# Power setting on hairdryers

1. Sep 11, 2008

### casanova2528

A hair dryer hooked up to a DC power supply has 2 power settings.

One is 600 watts and the other is 1200 watts.

How is a hairsdryer able to have 2 power settings when resistance is constant and the voltage is constant?

Am I missing a valuable component inside a hairdryer that allows this to happen? What's going on?

2. Sep 11, 2008

### NoTime

The implementations I've seen are that the heating element is split into 2 parts.
In one mode only one section is powered in the other both sections are powered.
So the resistance in this case is not constant.

3. Sep 11, 2008

### casanova2528

so, with a higher resistance at constant voltage...the current must be lower. If current is lower at higher resistance, the power consumed is lower. so, at 600 watts setting, the hairdryer is connecting to the part that contains more resistance. IS THIS CORRECT?

it's a bit awkward because you would think that the higher resistance would produce a higher power setting.

4. Sep 12, 2008

### MATLABdude

Or they're two resistors connected in parallel?

5. Sep 12, 2008

### Staff: Mentor

What hair dryers are hooked up to a DC voltage source? That looks like a typo to me. Beyond that, the other replies are correct.

6. Sep 12, 2008

### casanova2528

this is a hypothetical situation...of course, AC voltage at 60 hz and peak voltage of 170 V is standard in the usa...but just to understand how a hairdryer power setting is setup...DC current is used.

7. Sep 12, 2008

### casanova2528

i'm not sure if that is correct.....

look at your standard hairdryer with 2 power settings. the setting at higher power usually creates more heat for your hair drying purposes. the 600 watt setting should not create more heat, and the 1200 watt setting creates more heat. TRY IT YOURSELF...TURN ON A HAIRDRYER WITH 2 POWER SETTINGS....WHAT'S GOING ON?????

8. Sep 12, 2008

### MATLABdude

Let's assume you have two resistors, both of resistance R (say, 24 ohms). On the low setting, only one of these resistors is connected:
$$P=\frac{V^{2}}{R}=\frac{120^{2}}{24}=600 W$$

On the high setting, both of these resistors are connected in parallel, resulting in a total resistance of R/2 (in this example, 12 ohms). Consequently, the power consumed is:
$$P=\frac{V^{2}}{R}=\frac{120^{2}}{12}=1200 W$$

It's because they are connected in parallel (and not series) that you can twice the resistance (if you just added up the numbers, ignoring their connectivity) and twice the power.

9. Sep 12, 2008

### casanova2528

oh...i haven't gotten to parallel and series resistors set ups.

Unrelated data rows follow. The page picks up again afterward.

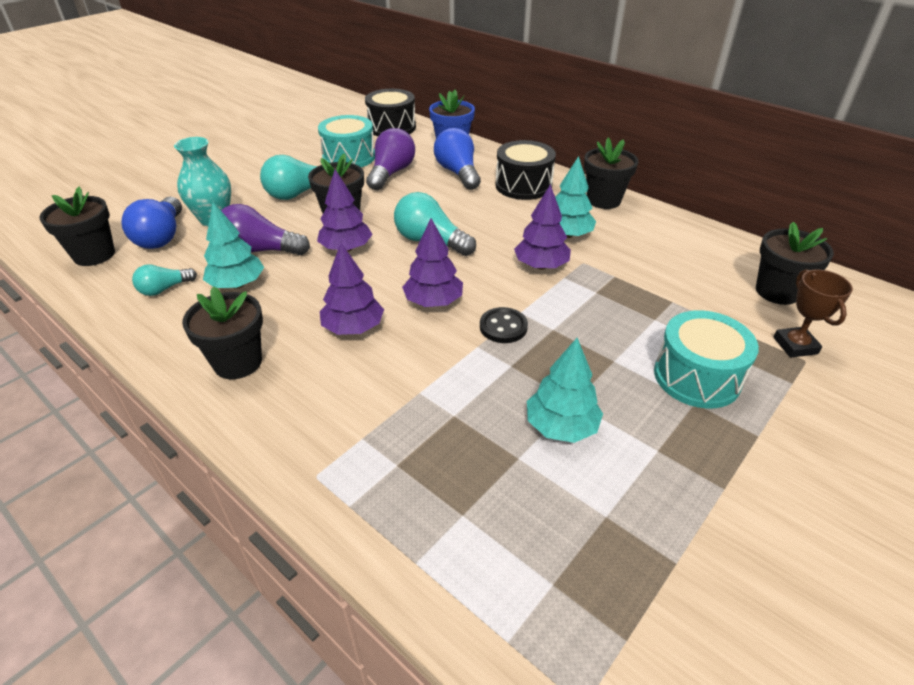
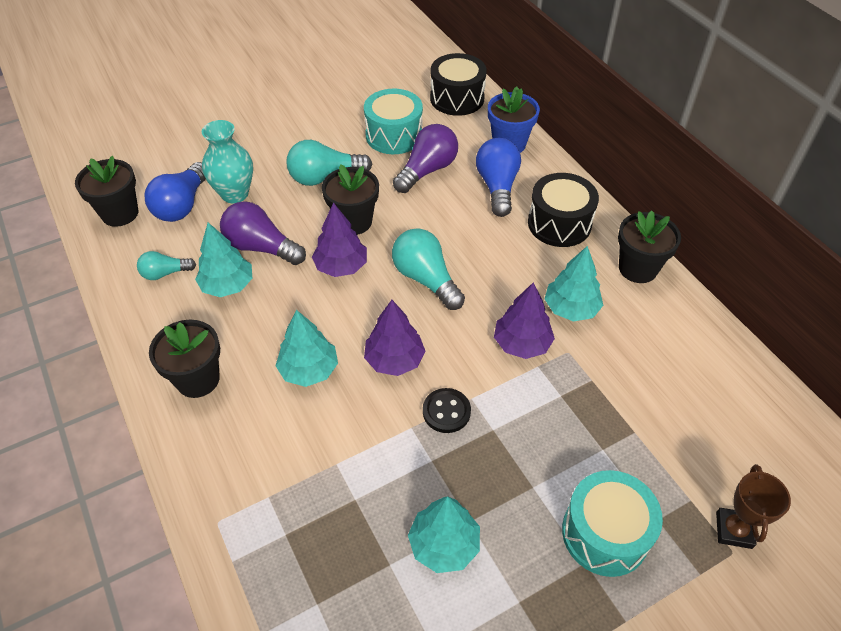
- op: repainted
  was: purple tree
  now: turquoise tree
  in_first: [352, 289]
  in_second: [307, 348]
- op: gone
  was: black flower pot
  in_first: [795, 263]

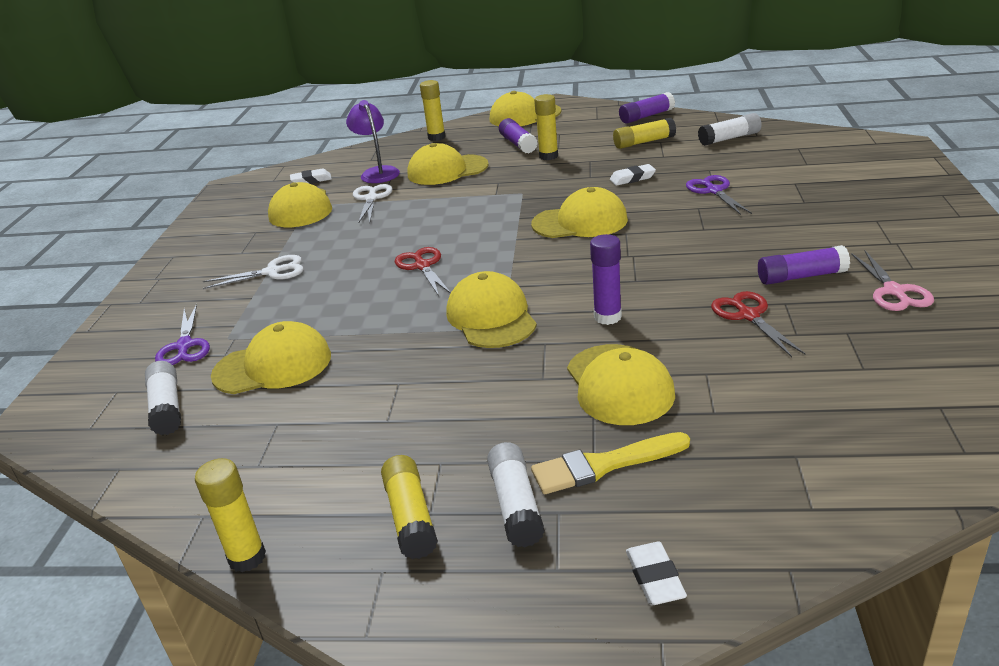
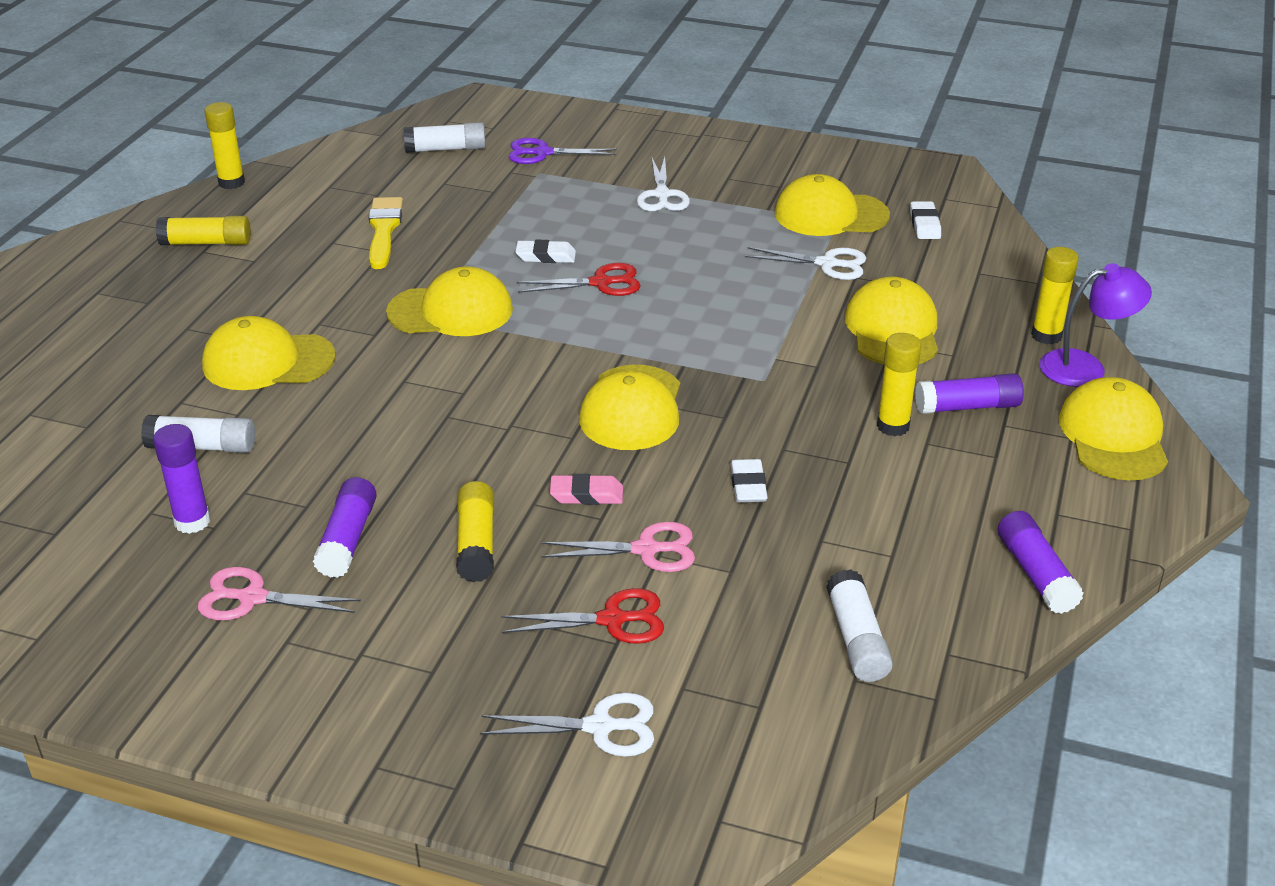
- op: shifted
  was: white glue stick
  in_first: [516, 494]
  in_second: [198, 434]
- op: shifted
  was: purple glue stick
  in_first: [606, 279]
  in_second: [181, 479]
- op: shifted
  was: yellow brush
  in_first: [610, 463]
  in_second: [386, 233]
- op: shifted
  was: yellow glue stick
  in_first: [644, 133]
  in_second: [475, 531]
- op: new
  now: white scissors
  in_second: [567, 725]
- op: shifted
  was: red scissors
  in_first: [758, 324]
  in_second: [582, 616]
- op: shifted
  was: white eraser
  in_first: [656, 573]
  in_second: [545, 251]
- op: repainted
  was: purple scissors
  now: pink scissors
  in_first: [719, 195]
  in_second: [618, 547]
- op: new
  now: pink eraser
  in_second: [586, 489]
- op: shifted
  was: purple lamp
  in_first: [373, 141]
  in_second: [1095, 325]
- op: gone
  was: yellow cap
  in_first: [271, 357]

so, if resistors are set up in parallel, you don't add the resistance like you add capacitance...is that right???

10. Sep 12, 2008

### MATLABdude

How do you start connecting up capacitors before resistors?

But yes, you add them the opposite of how you add capacitances:
http://en.wikipedia.org/wiki/Series_and_parallel_circuits

11. Sep 19, 2008

### Pumblechook

It could have a single element and an electronic (switched mode) power controller.

I seem to remember one which also altered the motor speed as well as the heating power.